What Measures Needed to Future-proof India’s Critical Minerals Ecosystem? 

• From Resource Mapping to Discovery-Led Exploration: India must move beyond basic geological surveys to deep, technology-driven exploration using AI, hyperspectral imaging and 3-D geophysics.  
  • Opening high-quality geoscience data and de-risking early-stage exploration through state support can crowd-in private investment, as seen in Australia and Canada. 
• Build End-to-End Domestic Value Chains: Mining alone is insufficient. India must invest in processing, separation and refining, especially for rare earths and battery-grade materials, where China currently dominates.  
  • Targeted fiscal incentives, anchor-firm models and clustering near ports can help India move up the value chain. 
• Make Recycling a Strategic Mineral Source: Urban mining should be treated as a third pillar of mineral security alongside domestic mining and overseas assets.  
  • Scaling formal e-waste and battery recycling, adopting advanced hydrometallurgical technologies, and enforcing EPR can convert waste into a strategic resource. 
• Strengthen Overseas Mineral Security: India should pursue equity stakes, long-term offtake agreements and joint ventures in resource-rich regions like Africa, Latin America and Australia.  
  • Strengthening KABIL, offering sovereign guarantees and aligning with platforms like the Minerals Security Partnership will enhance competitiveness against China, the US and the EU. 
• Integrate ESG with Faster Clearances: Future readiness requires socially legitimate and environmentally responsible mining.  
  • Streamlining approvals while ensuring genuine consultation under Forest Right Act (FRA) and PESA , benefit-sharing with tribal communities and strong rehabilitation frameworks will reduce conflict and project delays. 
• Invest in R&D: India must reduce vulnerability by investing in alternative battery chemistries (sodium-ion, zinc-air), rare-earth substitution, and material efficiency.  
  • Linking Centres of Excellence with DRDO, academia and industry integration can drive strategic innovation. 
• Create Strategic Reserves: Just as crude oil reserves protect energy security, strategic stockpiles of lithium, cobalt and rare earths can shield India from supply disruptions, export controls and price volatility. 

Conclusion: 

Critical minerals constitute the infrastructure of the future, silently powering clean energy, digitalisation, and national security. For India, the challenge lies in balancing strategic security, environmental sustainability, and resource sovereignty while scaling access to these minerals.

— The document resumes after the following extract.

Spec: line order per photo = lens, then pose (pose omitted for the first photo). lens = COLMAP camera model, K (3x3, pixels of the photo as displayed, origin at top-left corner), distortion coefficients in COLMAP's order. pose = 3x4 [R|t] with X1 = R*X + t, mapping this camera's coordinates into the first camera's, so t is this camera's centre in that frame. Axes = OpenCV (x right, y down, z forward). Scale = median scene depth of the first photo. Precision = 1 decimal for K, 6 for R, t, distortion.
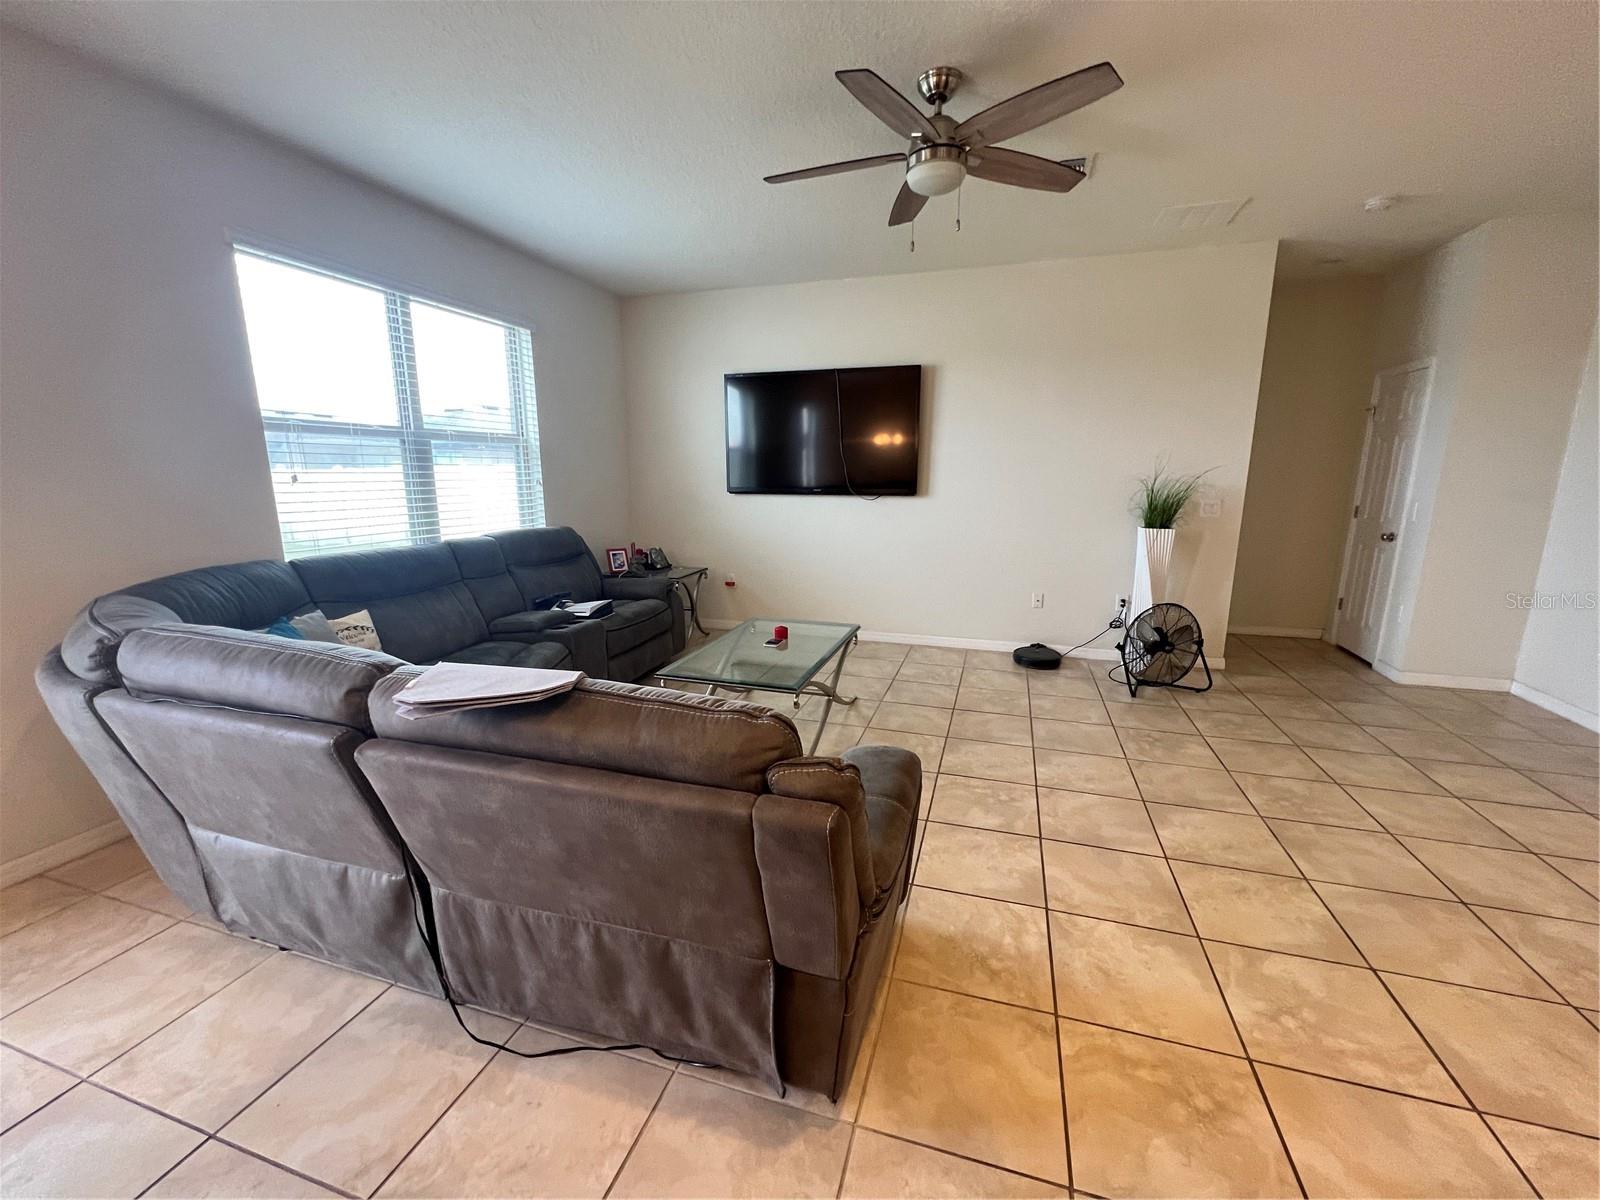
lens RADIAL K [[641.6, 0, 795.3], [0, 641.6, 607.1], [0, 0, 1]] dist [-0.000449, 0.000013]
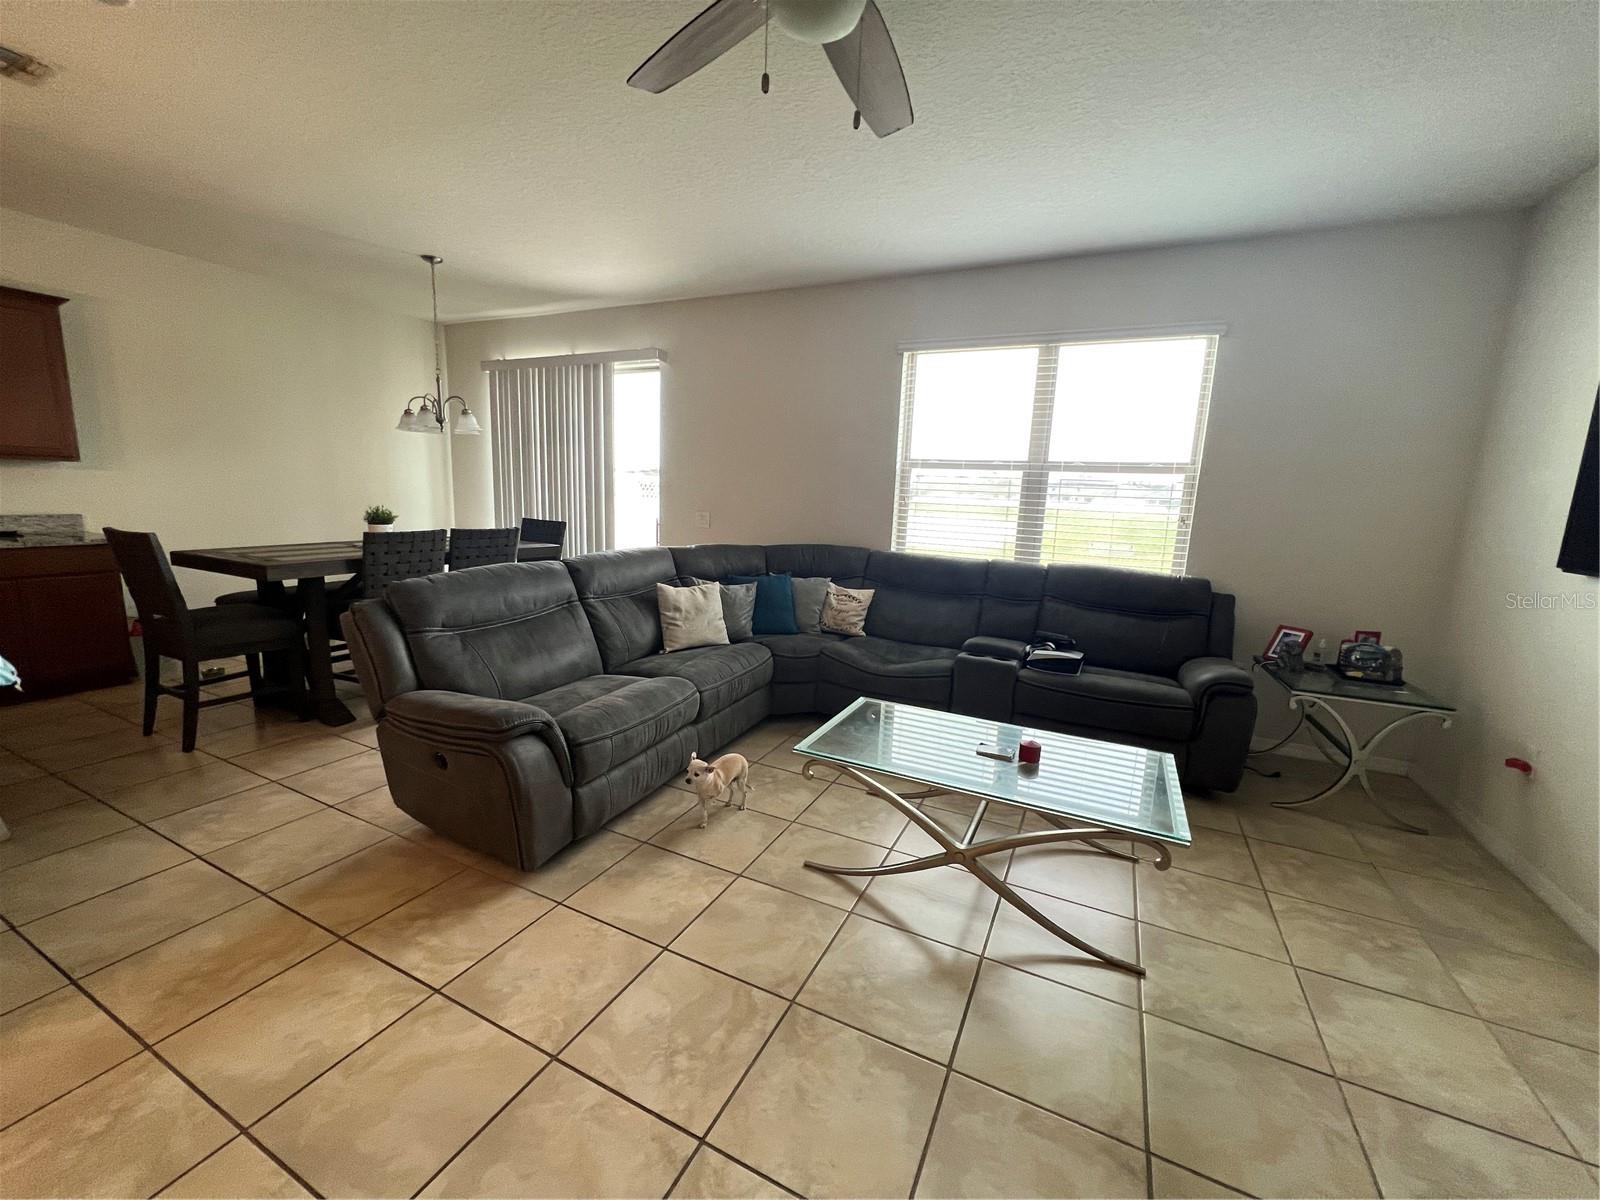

A calibrated approach—combining domestic capability, responsible mining, and global partnerships—aligns closely with the vision of Atmanirbhar Bharat. Such a strategy will not only advance the SDGs but also anchor India’s long-term strategic autonomy in a resource-constrained world. 

Drishti Mains Question How does India’s high import dependence on critical minerals affect its energy security and manufacturing competitiveness? Suggest a multi-pronged strategy to address these vulnerabilities.